1) Space headroom: Install at no more than 60% of the theoretical fill upper limit, leaving at least 40% for future expansion. 2) Mechanical headroom: Specify one impact class higher than current risk assessment suggests — today’s quiet corridor may be tomorrow’s automated guided vehicle (AGV) route. 3) Thermal headroom: If the trunking route passes above air-conditioning outlets or alongside heating pipes, upgrade from PVC to LSZH or metallic, or select the next higher maximum application temperature class. These three headroom principles are especially critical in commercial buildings where fit-out changes are frequent and unpredictable.
4. FAQ
- Q1: What is the difference between IEC 61084 CTS/CDS and IEC 61537 cable tray/cable ladder systems?

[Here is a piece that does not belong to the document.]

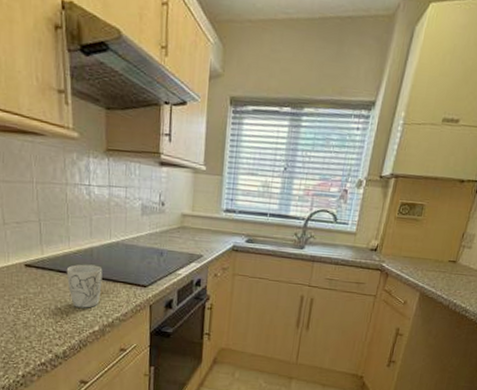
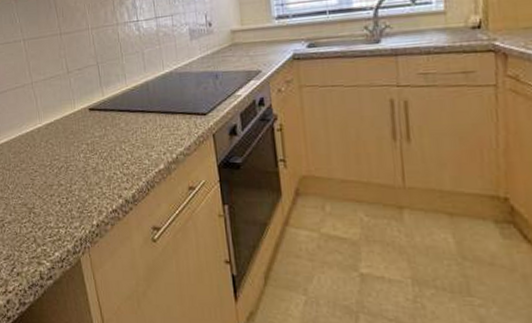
mug: present [66,264,103,308] -> none [126,99,162,146]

- A: IEC 61084 covers enclosed (with or without removable covers) trunking and ducting systems of relatively small cross-section (typically tens to a few hundred millimetres in width), designed to provide mechanical protection and electrical protection to insulated conductors and cables, with a voltage ceiling of 1000 V AC / 1500 V DC. IEC 61537 covers cable trays and cable ladders — open, ventilated support structures of much larger dimensions, intended for mechanical support and route segregation of large cable bundles in industrial settings. The fundamental distinction: CTS/CDS provides a closed protective enclosure; trays and ladders provide open mechanical support.
- Q2: What actually differs between PVC and LSZH trunking when they burn, and why do metro projects mandate LSZH?
- A: PVC combustion releases large quantities of hydrogen chloride (HCl) gas, which combines with atmospheric moisture to form hydrochloric acid — highly toxic, severely corrosive to electronic equipment, and accompanied by dense black smoke that obstructs escape routes. LSZH (Low Smoke Zero Halogen) uses a polyolefin base with aluminium/magnesium hydroxide flame retardants; when burning, it produces very little smoke (light transmittance > 60%), no halogen acid gases, and the effluent meets the pH and conductivity limits of IEC 60754. The mandatory use of LSZH in metros, tunnels, data centres, and high-rise building escape corridors is not an environmental preference — it is a life-safety requirement.
- Q3: Can power cables and data cables share the same trunking?
- A: IEC 61084 permits the use of internal partitions (protective partitions) within the same CTS/CDS to achieve electrically protective separation between circuits — via double insulation, basic insulation plus protective screening, or reinforced insulation. When the internal partition meets the reinforced insulation requirement, power and data circuits can coexist in separate compartments of the same trunking body. However, EMC standards (e.g. EN 50174 series) recommend a minimum separation of 200 mm between power and data cables without shielding, or 50 mm with a metallic barrier. If the CTS lacks a partition, mixing power and data in the same compartment is not recommended — it violates EMC best practices and the heat from power cables can degrade data transmission performance.
- Q4: How can I verify that a trunking product genuinely complies with IEC 61084?
- A: Start by checking the product marking and smallest package label: manufacturer name or trademark, product identification (catalogue number or symbol), and a clear identification of whether the product is flame propagating. The manufacturer’s technical documentation must include: the full list of system components and their functions; the complete classification per Clauses 6.2 through 6.9 (impact class, temperature ranges, flame propagation category, electrical continuity/insulation characteristics, IP rating, cover retention method); the linear impedance in Ω/m (if electrical continuity is declared); the usable cable cross-sectional area in mm²; and the installation instructions necessary to achieve the declared IP classification. If the technical documentation is missing any of these items, the claim of “compliance with IEC 61084” should be questioned. Conformity is substantiated by type-test reports from independent certification bodies (e.g. VDE, SEMKO, UL).